Leaving every image behind, reproduce the records word for word.
+ + +
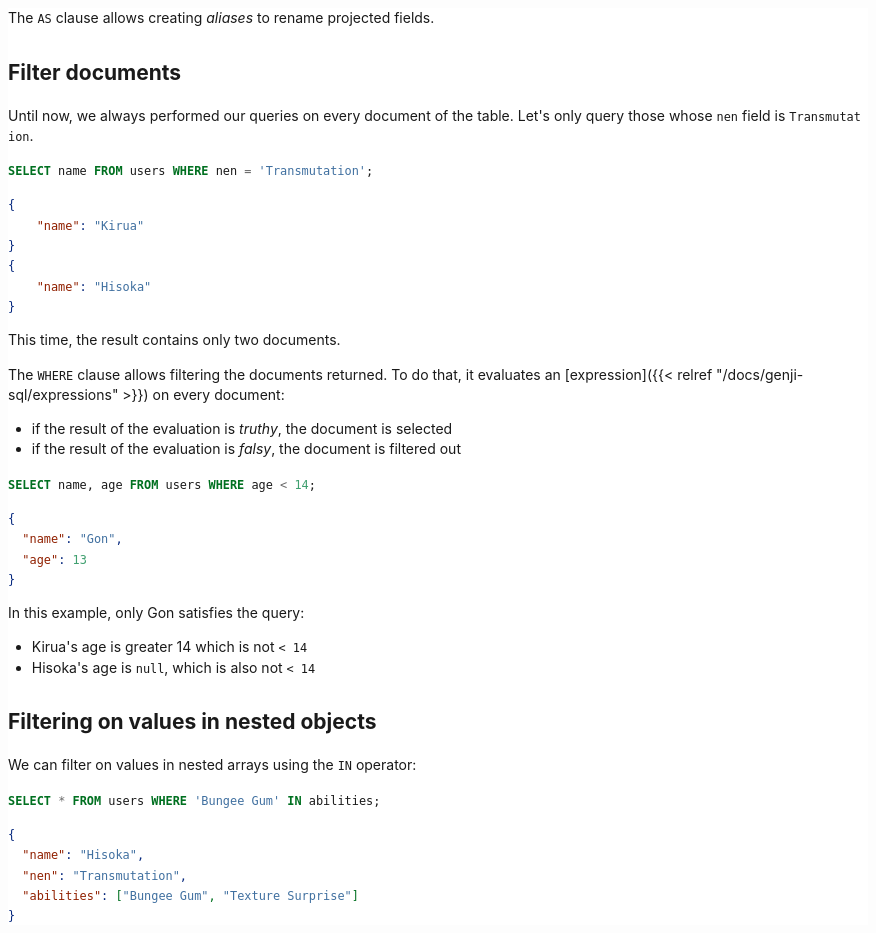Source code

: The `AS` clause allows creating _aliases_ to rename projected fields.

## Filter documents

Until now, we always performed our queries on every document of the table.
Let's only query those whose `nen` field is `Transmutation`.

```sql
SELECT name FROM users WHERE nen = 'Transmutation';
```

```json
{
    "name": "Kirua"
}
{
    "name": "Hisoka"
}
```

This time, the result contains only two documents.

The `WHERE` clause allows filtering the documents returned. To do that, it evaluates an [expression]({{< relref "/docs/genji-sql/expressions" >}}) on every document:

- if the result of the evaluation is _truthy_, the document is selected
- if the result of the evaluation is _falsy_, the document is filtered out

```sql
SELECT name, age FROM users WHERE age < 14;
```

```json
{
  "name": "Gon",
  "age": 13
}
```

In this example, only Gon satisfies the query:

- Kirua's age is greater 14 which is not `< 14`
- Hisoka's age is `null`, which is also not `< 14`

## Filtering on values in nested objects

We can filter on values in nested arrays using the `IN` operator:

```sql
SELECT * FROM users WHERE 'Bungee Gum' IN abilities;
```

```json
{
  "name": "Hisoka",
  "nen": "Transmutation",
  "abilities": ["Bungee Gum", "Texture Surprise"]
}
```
+ + +
# WRITTEN SOLUTION
Source code

: The `AS` clause allows creating _aliases_ to rename projected fields.

## Filter documents

Until now, we always performed our queries on every document of the table.
Let's only query those whose `nen` field is `Transmutation`.

```sql
SELECT name FROM users WHERE nen = 'Transmutation';
```

```json
{
    "name": "Kirua"
}
{
    "name": "Hisoka"
}
```

This time, the result contains only two documents.

The `WHERE` clause allows filtering the documents returned. To do that, it evaluates an [expression]({{< relref "/docs/genji-sql/expressions" >}}) on every document:

- if the result of the evaluation is _truthy_, the document is selected
- if the result of the evaluation is _falsy_, the document is filtered out

```sql
SELECT name, age FROM users WHERE age < 14;
```

```json
{
  "name": "Gon",
  "age": 13
}
```

In this example, only Gon satisfies the query:

- Kirua's age is greater 14 which is not `< 14`
- Hisoka's age is `null`, which is also not `< 14`

## Filtering on values in nested objects

We can filter on values in nested arrays using the `IN` operator:

```sql
SELECT * FROM users WHERE 'Bungee Gum' IN abilities;
```

```json
{
  "name": "Hisoka",
  "nen": "Transmutation",
  "abilities": ["Bungee Gum", "Texture Surprise"]
}
```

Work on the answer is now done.